WORK REQUEST 1 → Translate this sentence from the gambling compliance passage into Spanish: "Operators are expected to consider the issues outlined below and review their own practices to identify and implement improvements in respect of the management of customers’ accounts."
WORK REQUEST 2 → Reproduce word for word the stretch of the gambling compliance passage from "Licensed gambling operators" through "exploited by gambling.".

PASSAGE SHOWN →
++++++++++++++++++++

Operators are expected to consider the issues outlined below and review their own practices to identify and implement improvements in respect of the management of customers’ accounts.

Introduction

Licensed gambling operators have a legal duty to ensure gambling facilities are provided in compliance with the Gambling Act 2005 (opens in new tab)(the Act), the conditions of their licence and in accordance with the licensing objectives, which are to:

  • prevent gambling from being a source of crime or disorder, being associated with crime or disorder or being used to support crime
  • ensure that gambling is conducted in a fair, and open way
  • protect children and other vulnerable people from being harmed or exploited by gambling.

Mr Green Limited Executive Summary

This investigation followed a compliance assessment and resulted in the commencement of a section 116 regulatory review1 of Mr Green Limited (the Licensee/MRG), Combined Remote Operating Licence number: 000-039264-R-319432-0192. The regulatory review found failings in the Licensee’s processes which were aimed at safer gambling and preventing Money Laundering (ML).

Between May 20203 and 18 October 2021, MRG failed to comply with certain Licence Conditions and Codes of Practice (LCCP), specifically:

  • paragraphs 1, 2 and 3 of licence condition 12.1.1, requiring the conducting of an appropriate risk assessment, the implementation of appropriate policies and procedures and keeping such policies under review to ensure their effectiveness, all with the objective of preventing ML and Terrorist Financing (TF).
  • licence condition 12.1.2 requiring operators based in foreign jurisdictions to comply with the ML, TF and Transfer of Funds (Information of the Payer) Regulations 2017
  • paragraphs 1 and 2 of Social Responsibility Code Provision (SRCP) 3.4.1, requiring licensees to interact with customers in a way which minimises the risk of customers experiencing harms associated with gambling, and to take into account the Commission’s guidance on customer interaction
  • paragraphs 1 and 2 of SRCP 3.9.1 requiring licensees to put into effect policies and procedures designed to identify separate accounts which are held by the same individual and where customers hold more than one account, the Licensee must have and put into effect procedures which enable them to relate each of a customer’s such accounts to each other.

++++++++++++++++++++

Saved data entries:
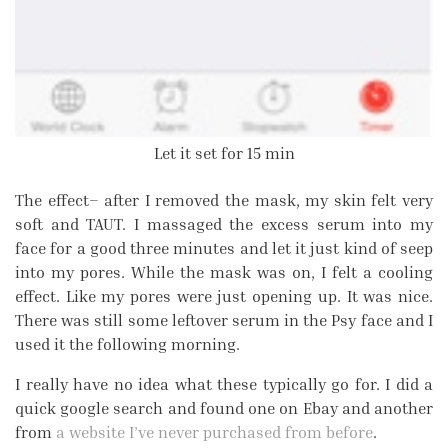
Let it set for 15 min
The effect– after I removed the mask, my skin felt very
soft and TAUT. I massaged the excess serum into my
face for a good three minutes and let it just kind of seep
into my pores. While the mask was on, I felt a cooling
effect. Like my pores were just opening up. It was nice.
There was still some leftover serum in the Psy face and I
used it the following morning.
I really have no idea what these typically go for. I did a
quick google search and found one on Ebay and another
from
a website I’ve never purchased from before
.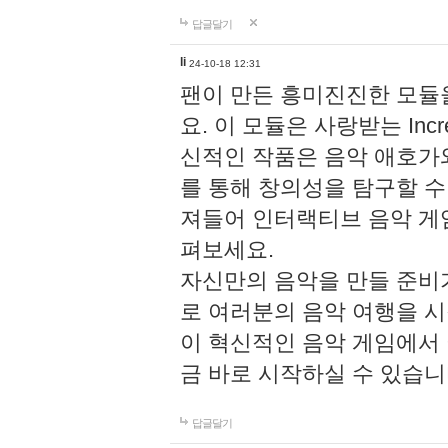
답글달기
li
24-10-18 12:31
팬이 만든 흥미진진한 모
요. 이 모듈은 사랑받는 Inc
신적인 작품은 음악 애호가
를 통해 창의성을 탐구할 수 있게
져들어 인터랙티브 음악 게
펴보세요.
자신만의 음악을 만들 준비
로 여러분의 음악 여행을 
이 혁신적인 음악 게임에서
금 바로 시작하실 수 있습니
답글달기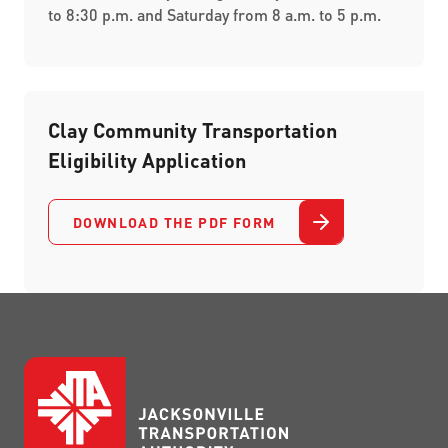
to 8:30 p.m. and Saturday from 8 a.m. to 5 p.m.
Clay Community Transportation
Eligibility Application
DOWNLOAD THE PDF FORM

++++++++++++++++++++

EXPECTED OUTPUT 1 → Se espera que los operadores consideren las cuestiones que se exponen a continuación y revisen sus propias prácticas para identificar e implementar mejoras en lo que respecta a la gestión de las cuentas de los clientes.

EXPECTED OUTPUT 2 →
Licensed gambling operators have a legal duty to ensure gambling facilities are provided in compliance with the Gambling Act 2005 (opens in new tab)(the Act), the conditions of their licence and in accordance with the licensing objectives, which are to:

  • prevent gambling from being a source of crime or disorder, being associated with crime or disorder or being used to support crime
  • ensure that gambling is conducted in a fair, and open way
  • protect children and other vulnerable people from being harmed or exploited by gambling.